▶ [Exercise details]:
Copy every line below where the string "background" is found.
==== Data to use ====
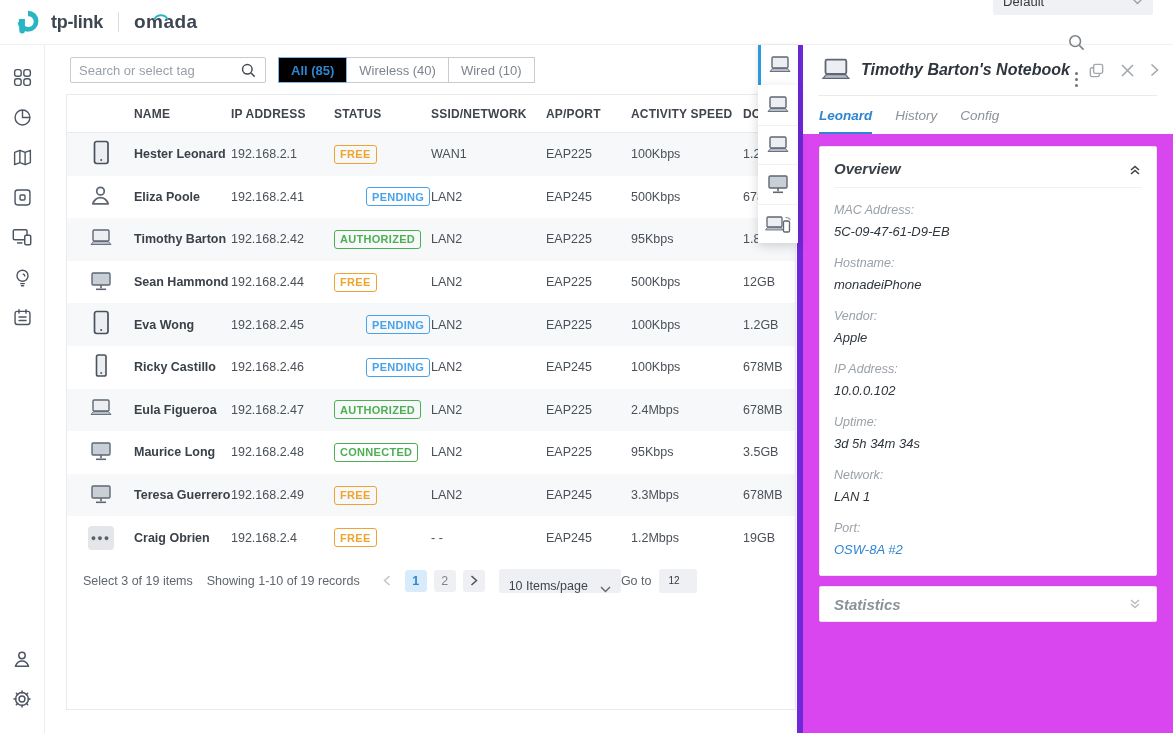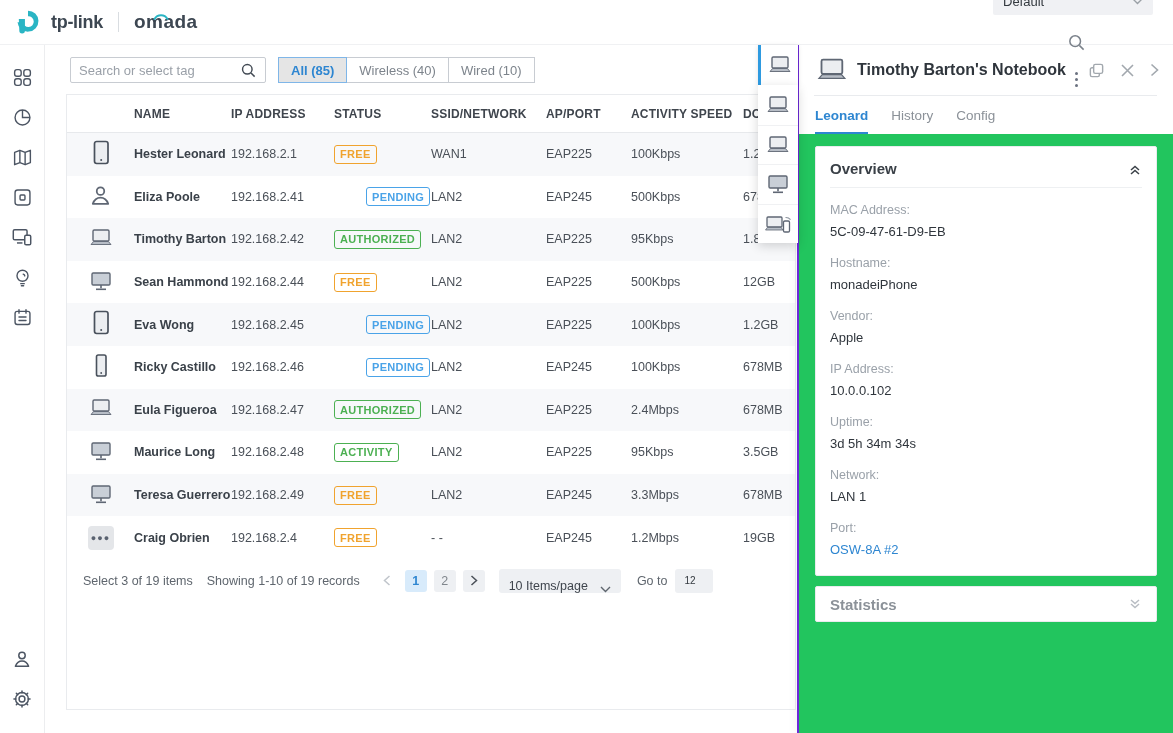--- a/index.html
+++ b/index.html
@@ -41,7 +41,7 @@
   .seg-tab { height:26px; border:1px solid #c8ccd2; background:#fff; color:#7d848c; font-size:13px;
              display:flex; align-items:center; padding:0 12px; margin-left:-1px; cursor:pointer; white-space:nowrap; }
   .seg-tab:first-child { margin-left:0; }
-  .seg-tab.active { border-color:#7fb6e8; background:#e5e5e5; color:#2e86d1; font-weight:700; position:relative; z-index:1; }
+  .seg-tab.active { border-color:#7fb6e8; background:#000000; color:#2e86d1; font-weight:700; position:relative; z-index:1; }
 
   .card { position:absolute; top:49px; left:21px; width:730px; height:616px; border:1px solid #e9ebee;
           background:#fff; overflow:hidden; }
====
▶ [Output]:
   .seg-tab { height:26px; border:1px solid #c8ccd2; background:#fff; color:#7d848c; font-size:13px;
-  .seg-tab.active { border-color:#7fb6e8; background:#e5e5e5; color:#2e86d1; font-weight:700; position:relative; z-index:1; }
+  .seg-tab.active { border-color:#7fb6e8; background:#000000; color:#2e86d1; font-weight:700; position:relative; z-index:1; }
           background:#fff; overflow:hidden; }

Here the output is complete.